A couple of years ago, I wrote up a short piece about a Zero Energy Home being built here in town, and I made this observation about the price:
[T]he target price is $199,000, which is on the high side for a 3-bedroom, 2-bath house with 1650 square feet, but the energy savings should compensate for that.
It won’t happen overnight, of course: the payback period is measured in years, and anyway we have rather lower real-estate prices here than prevail in, say, the Twin Cities:
Peter Lytle has gone to extraordinary lengths to set an example.

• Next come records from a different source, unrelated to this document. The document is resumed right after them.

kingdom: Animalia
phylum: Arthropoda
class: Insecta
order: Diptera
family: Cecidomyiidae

To show other people how to live in harmony with the environment and lighten their footprint on the Earth, Lytle has spent more than $1 million to buy and revamp a 1948 Minnetonka rambler as a “green” home.
By equipping it with four kinds of alternative energy and the best available insulation, windows and indoor air system, he has made it a lesson in how to operate an ordinary home with far less energy and expense.

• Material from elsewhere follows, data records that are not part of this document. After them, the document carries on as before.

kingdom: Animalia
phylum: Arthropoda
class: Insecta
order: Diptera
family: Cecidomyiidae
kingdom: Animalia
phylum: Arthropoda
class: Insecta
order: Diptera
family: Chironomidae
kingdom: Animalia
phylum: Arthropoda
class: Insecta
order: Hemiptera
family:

Far less energy, no doubt. But “far less expense”? Let’s ask Chad the Elder about that:
Let’s see, they invested about $685K (at least) in making the home green. But remember, the water and energy bills will [be] a fraction of a traditional home. According to this Energy Analysis, the average annual energy costs for a home like this in Minnesota would be about $3200. Throw in another grand to cover water (easily) and you’re at $4200. We’ll bump it to $4500 just to leave a little wiggle room.
Then, just for fun let’s say that this new green house completely eliminates all energy and water costs. In that case, it would only take ONE HUNDRED FIFTY-TWO YEARS for the homeowners to recoup their costs.
I believe the technical term for this is “cost-defective.”
Of course, the buyer didn’t do all this to save money: he did it to set an example for the rest of us poor slobs, which is far more important in the long run, right?